Brad Byrd: This is InDEPTH. Going to school- it seemed so simple at one time, not today. Classes throughout our region have resumed either in person or virtual education. It’s been a huge challenge especially for the Tri-State’s largest school district. Joining me live now is Dr. David Smith, the superintendent of the EVSC. Dr. Smith, not trying to jinx this but would it be safe to say so far so good and getting the learning process back in gear?

David Smith: Brad, that is absolutely correct. Our students have done an outstanding job, been incredibly pleased with them and, and really grateful for our staff. You know, lots of changes as you indicated lots of changes and challenges. We continue to refine what we’re doing and we will get better every day but just very, very thankful for the start that we have gotten.

BB: And obviously money is so very important. The Indiana State Board of Education approved a plan that allows the state to use data from the previous student count back in February to determine whether schools should get full funding regardless if they’re instructing students only over the internet or in person. Why is that so important?

DS: Well, I think for a variety of reasons. First of all, it provides stability for us. And it really is about 4, 4.5 million dollar swing for us. And we really increased our expenses because of our Virtual Academy because we added teachers and it was not a one for one reallocation from our brick and mortar setting. So it’s more expensive for us. So I’m grateful that the accommodation was made for all schools in Indiana.

BB: I’m trying to place myself back in our generation, how we would have reacted to this – virtual versus in person. How much pressure is that putting on teachers and the students themselves to suddenly switch gears midweek?

DS: Well, I’ll tell you, I think as you said from the start of this segment, a lot of challenges this year. So teachers are now responsible not only for the kids that they see in front of them, but also the kids that are behind the screen. And that is very, very challenging. This community, this nation owes so much to our teachers, and I hope that teachers do feel that appreciation.
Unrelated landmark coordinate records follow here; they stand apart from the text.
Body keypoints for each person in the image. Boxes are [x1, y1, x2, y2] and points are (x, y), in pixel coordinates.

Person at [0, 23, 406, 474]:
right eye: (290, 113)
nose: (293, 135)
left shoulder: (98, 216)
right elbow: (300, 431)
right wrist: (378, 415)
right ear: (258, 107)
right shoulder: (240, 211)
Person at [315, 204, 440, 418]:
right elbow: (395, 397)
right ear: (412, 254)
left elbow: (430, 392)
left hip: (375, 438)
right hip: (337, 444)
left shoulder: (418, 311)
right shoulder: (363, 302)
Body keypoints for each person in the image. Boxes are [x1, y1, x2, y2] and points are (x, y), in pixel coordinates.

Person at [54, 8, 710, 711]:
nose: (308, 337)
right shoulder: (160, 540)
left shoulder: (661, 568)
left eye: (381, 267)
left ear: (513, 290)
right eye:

BB: You know, we read those numbers every day and those numbers represent people right here in the Tri-State. Transparency, naming names is one thing. I’m totally aware of HIPAA guidelines, and we’re not trying to out students or teachers or staff who may test positive. But Dr. Smith should more be done to possibly identify hotspots in this school district, which is so big to take some of the mystery out of a possible spike?

DS: Sure, well, as you think may be aware of the Indiana State Department of Health is going to be publishing the dashboard and they’re actually the reporting agency. I don’t believe that school corporation should be doing that because we do want to make certain and it’s not just naming names, it’s also any information that could be personally identifiable information. So what we may identify at North High School would be different for a smaller school like Lincoln, which has less than 200 students. So we want to be very careful about that. And frankly, we’re not a reporting agency for that we’re going to leave that to the professionals, in this case, the Indiana State Department of Health.

BB: And you know, it’s not a perfect world out there. And I’m really dating myself, you know, there were hall monitors back in the day, and hallways as we’ve seen nationally, sometimes that’s when the problems start. How’s the EVSC doing with that aspect of the social angle of this?

DS: Well, in terms of hallways are students are wearing masks in the hallways and we are making certain that they don’t socialize in the hallway. So we’re, we’re moving kids along. But socialization is a huge part of growing up. So with the social distancing protocols that we put in place, I do feel that students still have the opportunity to socialize. But we want to make certain that we take those precautions so that we mitigate any risk of spreading COVID-19 in our school setting.

BB: We are entering the flu season and health experts anticipate possibly another COVID spike, what concerns you the most right now?

DS: Well, I think there are several concerns because as you indicated, the symptoms mimic one another. I’m grateful to the Vanderburgh County Health Department. They’ve also partnered with Deaconess, and they’re providing flu vaccines on our campuses for our families. So I think that’s very important. I think it’s also an opportunity to plug – everybody should get a flu shot this year. It is more important this year than perhaps ever before.

BB: I want to talk about the students finally, especially those young ones, I’m trying to process this kindergartners through third grade well, wearing masks. I’ve had people tell me you know when we think of it a lot of these youngsters, their earliest memories now will be the fact that they didn’t really see the complete faces of people around them. Has that been an issue in the EVSC with the little ones as far as how do you keep that mask on and wear it properly?

DS: I’ve been so pleased with all of our students, but particularly our youngest ones. I think everyone thought that they were going to have the most difficult task ahead. But they have risen to the occasion and they have been so incredibly efficient and effective in wearing their masks, I think it kind of speaks to if you set the expectation folks will rise to that expectations, including the youngest of our students. They’ve been great.

BB: Dr. David Smith we appreciate you updating us.